Solar radiation can be effectively and efficiently utilized for drying of agricultural produce in our environment if proper design is carried out. This was demonstrated and the solar dryer designed and constructed exhibited sufficient ability to dry agricultural produce most especially food items to an appreciably reduced moisture level.

Locally available cheap materials were used in construction making it available and affordable to all and sundry especially peasant farmers. This will go a long way in reducing food wastage and at the same time food shortages, since it can be used extensively for majority of the agricultural food crops. Apart from this, solar energy is required for its operation which is readily available in the tropics, and it is also a clean form of energy. It protects the environment and saves cost and time spent on open sun drying of agricultural produce since it dries food items faster. The food items are also well protected in the solar dryer than in the open sun, thus minimizing the case of pest and insect attack and also contamination.

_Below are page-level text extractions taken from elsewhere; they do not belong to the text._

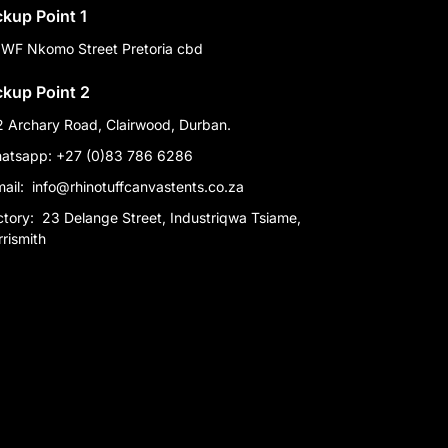
ckup Point 1
 WF Nkomo Street Pretoria cbd
ckup Point 2
2 Archary Road, Clairwood, Durban.
atsapp: +27 (0)83 786 6286
mail:
info@rhinotuffcanvastents.co.za
ctory:
23 Delange Street, Industriqwa Tsiame,
rismith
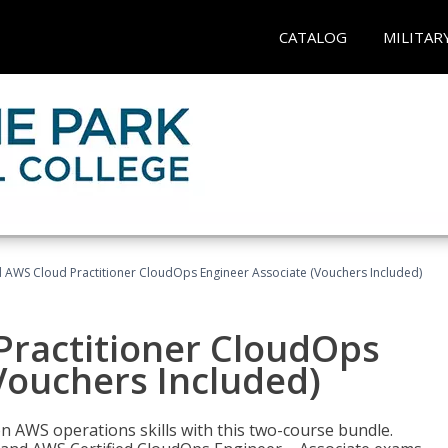
CATALOG
MILITAR
d AWS Cloud Practitioner CloudOps Engineer Associate (Vouchers Included)
Practitioner CloudOps
Vouchers Included)
 AWS operations skills with this two-course bundle.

However, the performance of existing solar food dryers can still be improved upon especially in the aspect of reducing the drying time and probably storage of heat energy within the system. Also, meteorological data should be readily available to users of solar products to ensure maximum efficiency and effectiveness of the system. Such information will probably guide a local farmer on when to dry his agricultural produce and when not to dry them.





The Authors expresses their gratitude to Mr. Moses for fabricating and assisting in testing the machine.